Una mattina Tuccio D’Urso, allora dirigente regionale del Dipartimento energia, vide spuntare nella sua stanza il funzionario Giacomo Causarano che “se andava in giro con Paolo Arata in assessorato”.
D’Urso, oggi in pensione, ha testimoniato al processo che vede imputati di corruzione e intestazione fittizia di beni tra gli altri lo stesso Arata, il figlio Francesco Paolo, il dirigente regionale Alberto Tinnirello e l’imprenditore milanese Antonello Barbieri.
Il processo è quello che riguarda le mazzette che sarebbero state pagate ai funzionari e ai dirigenti regionali per avere il via libera agli impianti per lo sfruttamento delle biomasse che la Solgesta, società riconducibile ad Arata e a Vito Nicastri, voleva realizzare a Calatafimi e a Francofonte. L’obiettivo era ottenere le concessioni per rivenderle ad altre società ricavando milioni di euro. Tanti soldi che avrebbero giustificato il pagamento o la promessa di tangenti per 500 mila euro.
Nicastri, il re del vento che ha fatto soldi a palate grazie alla presenza ingombrante degli uomini di Matteo Messina Denaro, e il figlio Manlio sono usciti dal processo dopo avere patteggiato.
Alla fine, dopo le perquisizioni e gli arresti, la Solgesta non ottenne le autorizzazioni. Secondo l’accusa, Arata cercò di fare valere il suo peso negli uffici regionale di ex politico (è stato parlamentare di Forza Italia negli anni ’90) e di consulente della Lega sui temi energetici.
Quella mattina “entrò nel mio ufficio – racconta D’Urso – con il figlio Francesco e Causarano. Fu una chiacchierata amabile. Causarano mi disse che Arata era un politico di centrodestra referente per le energie alternative e lo stesso Arata mi disse che dopo pochi giorni avrebbe avuto a cena a casa sua l’onorevole Armando Siri (D’Urso non ricorda subito il suo nome) e il sottosegretario Giorgetti. Non mi fecero pressioni però, anche perché non ero io ad occuparmi dei progetti di Solgesta”.
“A che titolo allora Arata venne nel suo ufficio?”, chiede il pubblico ministero Gianluca De Leo. Risposta: “Pubbliche relazioni, non mi chiese nulla”. Il pm sollecita la memoria di D’Urso, il quale conferma che Arata si prese il suo biglietto da visita per parlare della figura professionale del dirigente a Siri e Giorgetti.
Il racconto di D’Urso conferma i rapporti fra Arata e Causarano (già condannato), intermediario quest’ultimo per conto del dirigente regionale Alberto Tinnirello con cui si sarebbe spartito le tangenti (leggi: “Nicastri fa nomi e cognomi”) Ed è sulla liceità o meno dei rapporti che si fonda il processo. Di una cosa D’Urso è sicuro: Causarano continuava ad occuparsi delle pratiche della Solgesta nonostante fosse destinato ad altro incarico.
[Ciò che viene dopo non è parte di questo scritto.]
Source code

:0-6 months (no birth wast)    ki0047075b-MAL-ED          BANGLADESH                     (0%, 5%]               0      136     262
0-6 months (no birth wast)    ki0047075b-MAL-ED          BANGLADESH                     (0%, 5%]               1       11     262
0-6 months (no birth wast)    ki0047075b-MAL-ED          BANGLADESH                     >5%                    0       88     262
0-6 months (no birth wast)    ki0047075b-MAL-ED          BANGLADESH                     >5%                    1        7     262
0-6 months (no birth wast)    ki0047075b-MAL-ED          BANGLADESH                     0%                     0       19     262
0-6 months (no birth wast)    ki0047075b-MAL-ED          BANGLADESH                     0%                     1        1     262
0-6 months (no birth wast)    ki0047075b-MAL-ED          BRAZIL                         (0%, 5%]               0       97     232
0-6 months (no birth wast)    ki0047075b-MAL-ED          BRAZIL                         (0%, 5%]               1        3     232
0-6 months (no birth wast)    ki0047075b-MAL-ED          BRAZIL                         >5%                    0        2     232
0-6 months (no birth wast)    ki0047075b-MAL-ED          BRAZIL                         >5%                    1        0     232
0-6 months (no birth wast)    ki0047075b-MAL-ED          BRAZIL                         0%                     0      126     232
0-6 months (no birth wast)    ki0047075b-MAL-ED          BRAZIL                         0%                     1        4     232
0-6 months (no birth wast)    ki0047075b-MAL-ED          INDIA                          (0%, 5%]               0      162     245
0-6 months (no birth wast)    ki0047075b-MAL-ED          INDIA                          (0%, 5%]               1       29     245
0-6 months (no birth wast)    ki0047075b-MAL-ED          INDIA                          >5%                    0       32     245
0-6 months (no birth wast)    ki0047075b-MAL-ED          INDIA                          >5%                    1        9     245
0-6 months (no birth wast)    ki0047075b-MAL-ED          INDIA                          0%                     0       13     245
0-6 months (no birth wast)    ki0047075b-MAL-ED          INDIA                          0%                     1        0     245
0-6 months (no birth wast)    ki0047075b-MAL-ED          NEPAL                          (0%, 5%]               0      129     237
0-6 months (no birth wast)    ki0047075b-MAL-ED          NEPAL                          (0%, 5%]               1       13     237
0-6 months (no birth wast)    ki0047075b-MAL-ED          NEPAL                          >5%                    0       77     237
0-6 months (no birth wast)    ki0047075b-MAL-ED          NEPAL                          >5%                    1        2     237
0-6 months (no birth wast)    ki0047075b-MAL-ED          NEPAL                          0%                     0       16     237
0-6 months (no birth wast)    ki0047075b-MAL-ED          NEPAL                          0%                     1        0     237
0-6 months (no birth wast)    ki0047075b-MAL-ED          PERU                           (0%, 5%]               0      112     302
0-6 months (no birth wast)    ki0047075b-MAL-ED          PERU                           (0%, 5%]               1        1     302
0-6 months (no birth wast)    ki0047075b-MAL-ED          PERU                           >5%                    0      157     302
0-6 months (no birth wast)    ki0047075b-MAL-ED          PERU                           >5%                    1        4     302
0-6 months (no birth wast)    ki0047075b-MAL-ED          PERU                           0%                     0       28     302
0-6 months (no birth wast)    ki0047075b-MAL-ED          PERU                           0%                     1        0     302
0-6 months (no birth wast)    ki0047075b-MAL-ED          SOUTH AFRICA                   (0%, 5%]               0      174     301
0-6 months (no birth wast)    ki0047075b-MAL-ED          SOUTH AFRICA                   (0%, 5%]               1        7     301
Ed è a Tinnirello che D’Urso indirizzò una nota con l’invito a “Conferire con urgenza”. Il dirigente generale si era opposto a una richiesta di “accesso agli atti” avanzata proprio dalla società dell’imprenditore considerato vicino a Matteo Messina Denaro. Un “no” che infastidì Tinnirello e Causarano. Così dirà Causarano: “D’Urso chiede… un incontro urgente con noi. Perché dice voi sapete chi è questo”.
D’Urso conferma l’episodio. Conosceva per averle letta sui giornali la storia giudiziaria di Nicastri e volle vederci chiaro. Anche perché, così racconta, non era la prima volta che notava circostanze anomale. A cominciare dalle operazioni che hanno reso ricco Nicastri che otteneva le autorizzazioni a realizzare impianti di energie alternative e poi le rivendeva a peso d’oro ad altre società: “Era vietato sulla base di un’apposita norma contro i cosiddetti sviluppatori. Dopo la vendita e la percezione di illecite rendite sulle concessioni ho notato anche una sub attività. Spuntavano dei debiti della società vendita che dovevano essere onorate dall’acquirente”. D’Urso si dice certo del suo ricordo, anche se avrebbe bisogno di consultare gli atti nel suo ex ufficio per essere più preciso.